Making sense of gene and proteins lists with functional enrichment analysis

12 Introduction

For today’s session, we will be using the R statistical programming language to perform functional enrichmemt analysis using a range of dedicated R packages. To simplify our work, we will be using the RStudio integrated development environment.

RStudio provides a central place to write code, comments, run code, and view output. We will be using the workshop VMs today which run RStudio and have all the required R packages pre-installed.

 

12.1 Day 2 overview

  1. R environment setup including VM login
  2. ORA with gprofiler2 including multi-query of up and down regulated genes
  3. GSEA over KEGG database with clusterProfiler and multiple enrichment visualisations with enrichplot
  4. ORA and GSEA with WebGestaltR, interactive HTML reports, and exploration of term redundancy options
  5. Novel species FEA with clusterProfiler, WebGestaltR and STRING (web)
  6. End of workshop summary

 

12.2 R FEA packages for FEA

There are numerous R packages for FEA, each with their strenghts and limitations. It was difficult to restrict the chosen tools in order to fit within the time allocated for the workshop!

 

 

The following three R tools have been selected for today’s workshop:

  1. gprofiler2 due to its ease of use, high number of supported species, and multiple database enrichments produced within a single run.
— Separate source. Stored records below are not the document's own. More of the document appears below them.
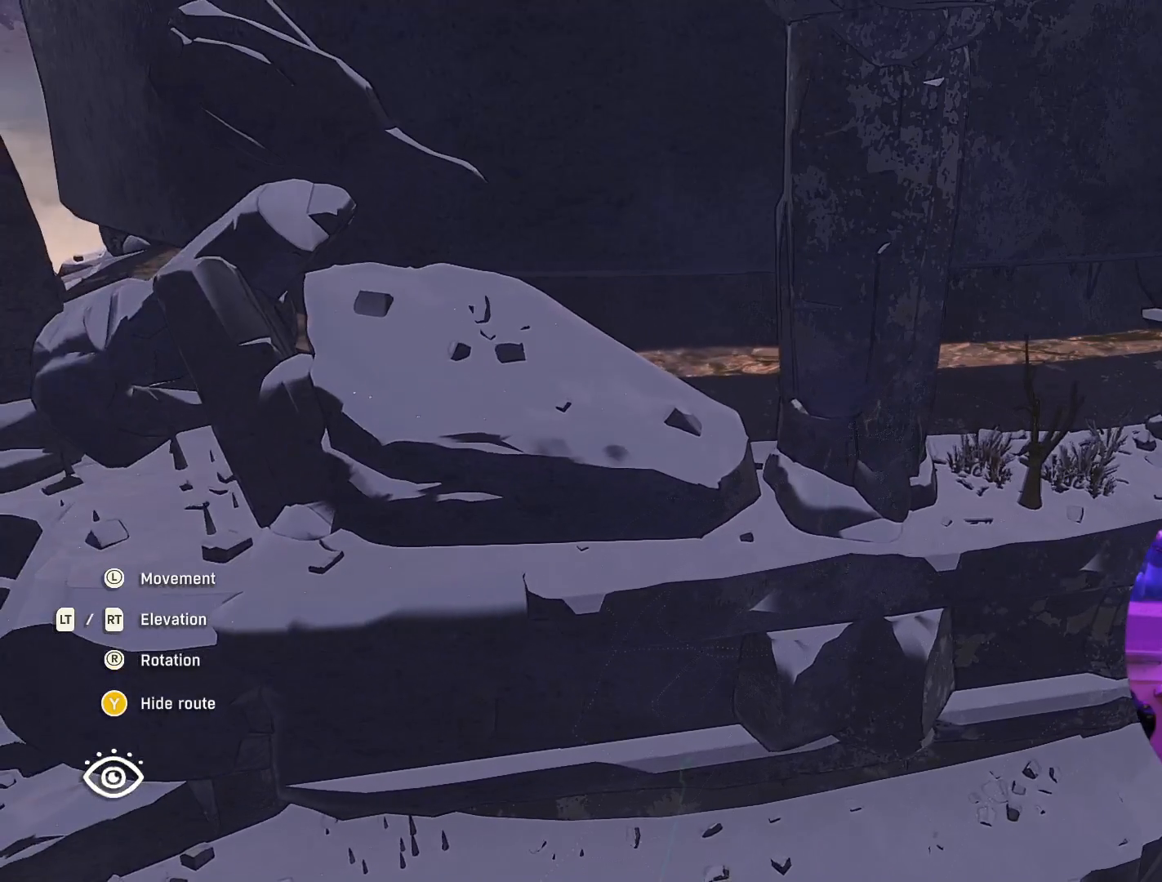
{"buttons": [], "left_stick": "up-right", "right_stick": "center", "events": [[217, "left_stick", "up"], [383, "left_stick", "up-right"]]}
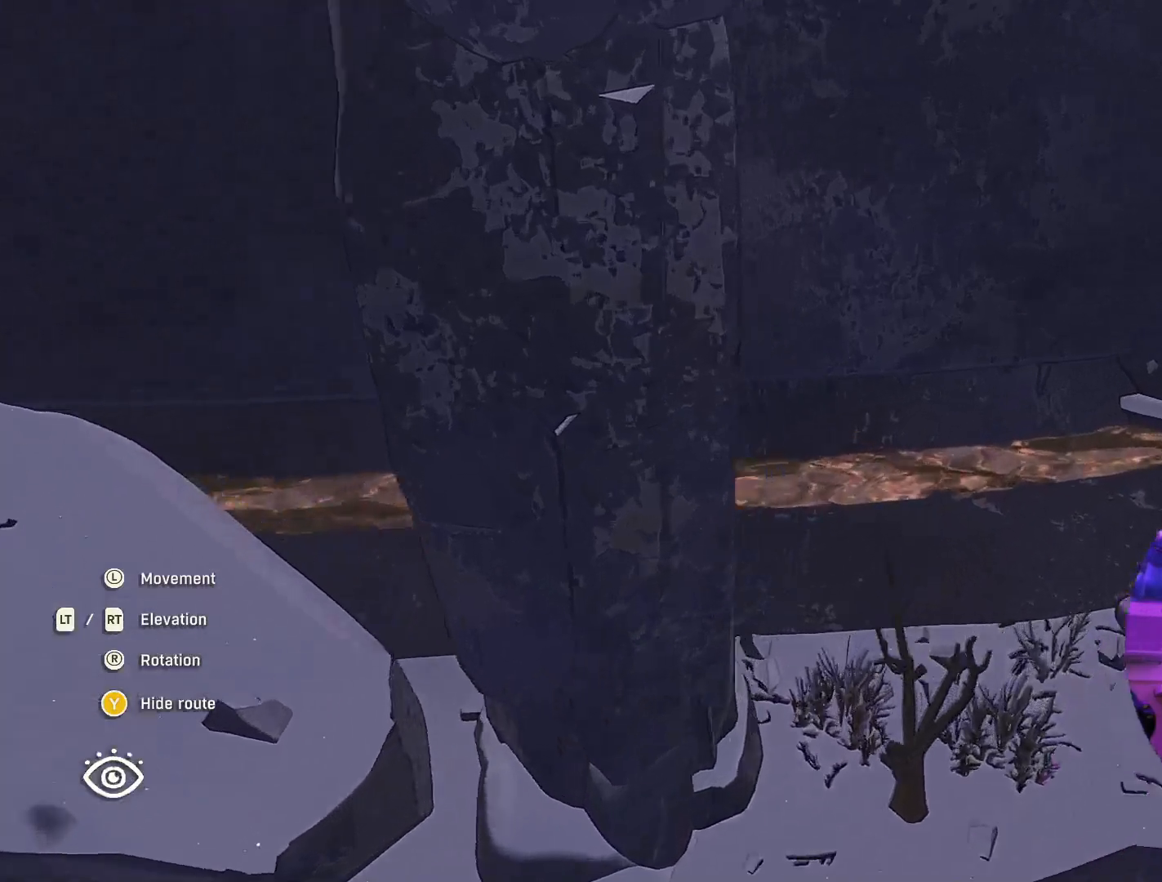
{"buttons": [], "left_stick": "center", "right_stick": "down", "events": [[67, "left_stick", "up"], [250, "left_stick", "center"], [500, "right_stick", "down"]]}
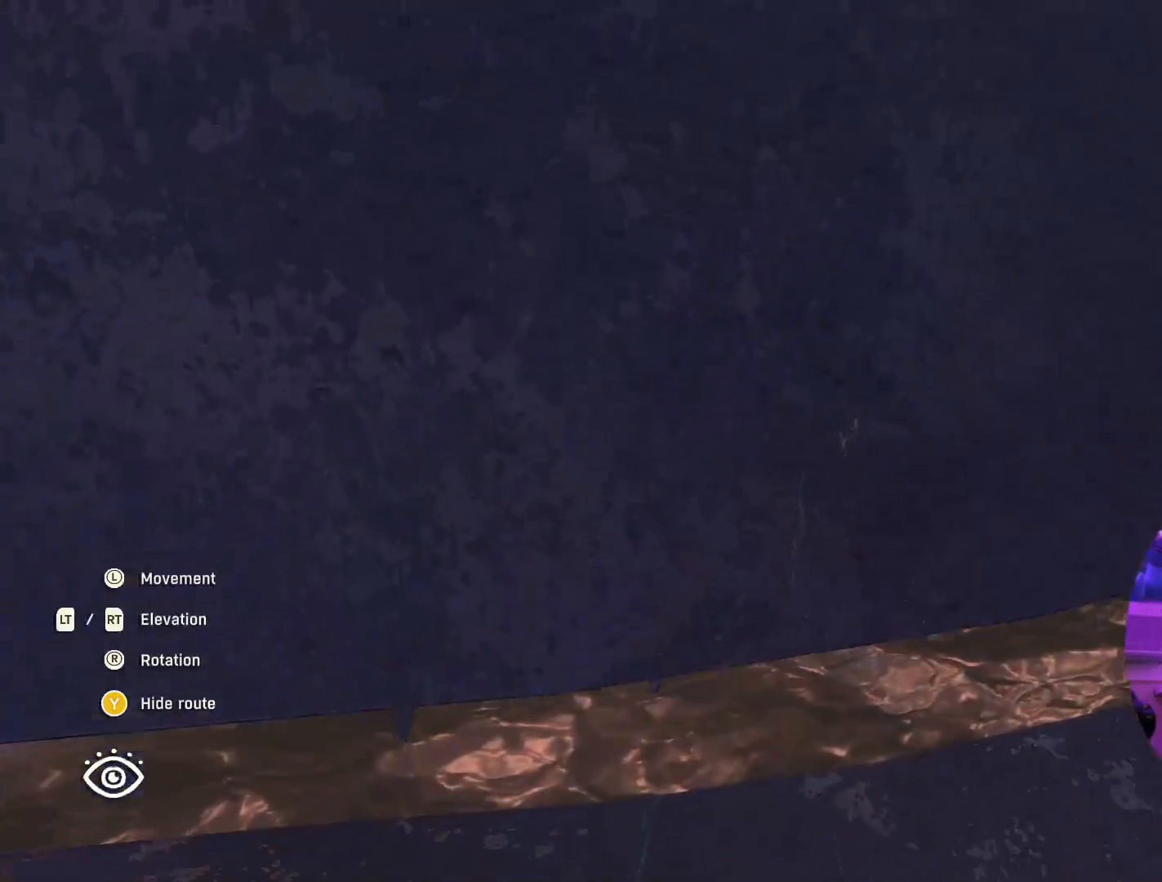
{"buttons": [], "left_stick": "center", "right_stick": "center", "events": [[300, "right_stick", "center"]]}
Caveat: only ORA analysis
  2. clusterProfiler2 due to its integrated database support, runs both GSEA and ORA, companion plotting tool enrichplot with diverse plot options, and novel species support
  3. WebGestaltR due to its ease of use, high number of suported databases and namespaces, runs both GSEA and ORA, interactive HTML reports and plots, and novel species support

12.3 Day 2 approach

For this part of the workshop, we will be doing a semi code-along approach, where you are not required to type any code (apart from a few basics in the RStudio familiarisation part next up) but we will be running code chunks together, talking about what each part of the code is doing, and viewing the output in real time.

All of the code required has been prepared into separate code files for each activity, and we will download these to the VMs in the next section.